The overwhelming heat of the Arizona desert is a powerful muse. Exsul are one of those outfits so keen to create an immersive vibe that one cannot help extrapolating meanings and interpretations that take us well beyond the bounds of a traditional analysis of music theory. Their self-titled debut EP is twenty plus minutes of crushing death doom formed from a guitar tone so meaty, so down-tuned, that it places very real limitations on the technical and expressive range of the instrument. This of course is entirely deliberate on the part of Exsul. The tone, atmosphere, the overall vibe is far more important than a complex interplay of riffs. We are left to asign subjective signifiers and philosophical intentionality to the resulting fuzz.
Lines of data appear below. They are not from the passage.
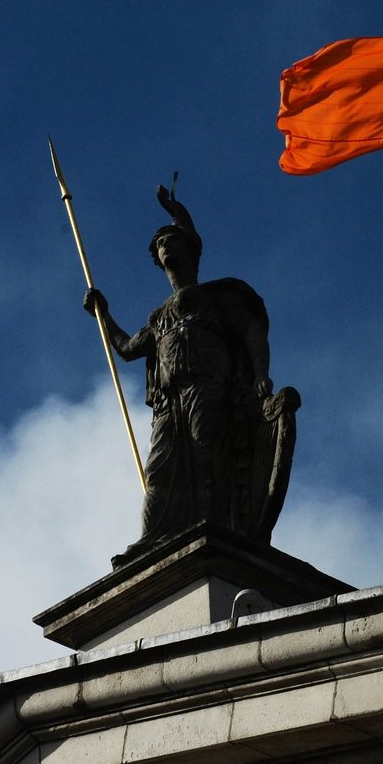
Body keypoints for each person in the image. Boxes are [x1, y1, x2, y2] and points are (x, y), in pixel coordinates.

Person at [83, 187, 298, 563]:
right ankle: (152, 537)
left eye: (171, 239)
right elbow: (128, 349)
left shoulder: (215, 298)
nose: (165, 246)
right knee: (161, 465)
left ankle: (213, 525)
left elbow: (252, 333)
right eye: (160, 243)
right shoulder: (158, 316)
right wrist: (104, 313)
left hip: (207, 385)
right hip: (169, 398)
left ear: (190, 248)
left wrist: (260, 374)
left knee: (206, 452)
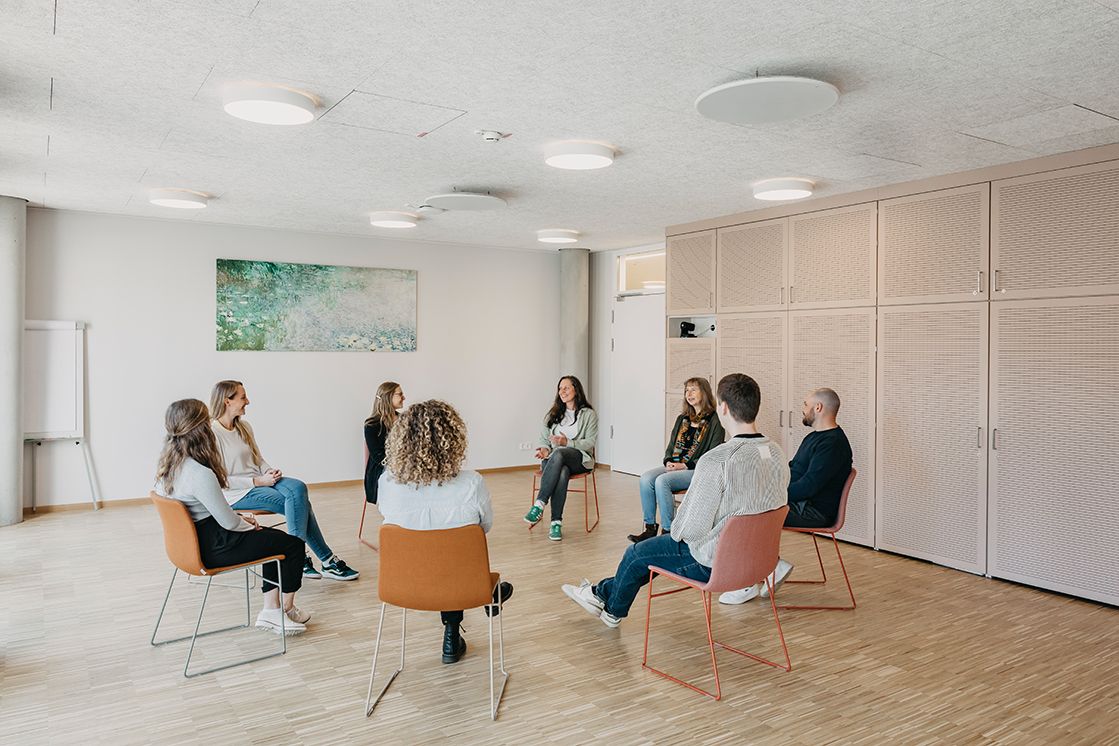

What riffs that are present fly by in all their atonal, droning glory. Set to the simple rhythmic interplay of clattering drums, sometimes funereally plodding along, other times forcing the overweight guitars onto a d-beat treadmill for a couple of passages. The drums also wallow in bass heavy tones, with the snare relegated to a low-end thudding to solidify the inertia of each thundering chord. Exsul supplement the ultra-primitive death metal riffs with hints of heavier stoner doom, further encasing this music in a wash of aesthetics and surface structures over complex compositions. As if furthering this idea, guitar solos offer little more than screeching fretboard murder to heighten certain moments of chaos and extend the textural pallet beyond a simple push and pull of thundering guitars and guttural vocals. Brief passages of clean guitars break up the wall of sound, offering welcome breaks of emptiness that nevertheless unsettle.

Simplicity can be a powerful weapon. One can use it to frame a statement based on atmosphere and tone rather than a complex interplay of harmony and rhythm. Exsul don’t go so far as to abandon structure and form entirely, but their aesthetic choices have directly informed the way these songs are arranged. Much like Winter or diSEMBOWELMENT, they seem fixated on the fundamentals as a source of artistic weaponry, to the point where it becomes almost compelling in its lack of dimensions. A cavern of singular intent and meaning, swallowing all thought and sense of future as it enwraps us.

Paysage d’Hiver may not be the first artist that comes to mind as a point of comparison for Exsul, but their methods and intent remain similar. They both spend their creative efforts in crafting the perfect vibe before inviting the listener to ruminate on it. They both limit the musicality in favour of bespoke guitar tones and washes of reverb to consume every element of the sound, leaving no bandwidth for raw technicality. It’s akin to an incredibly specialised form of life that has become master of one very specific craft or means of survival. Admirable, compelling to observe, but brittle and resistant to adaption. With a single EP to go on, it’s too soon to tell with Exsul if they really are resistant to adaption however, but on that basis we can be sure that they are masters of doing that one thing with ease.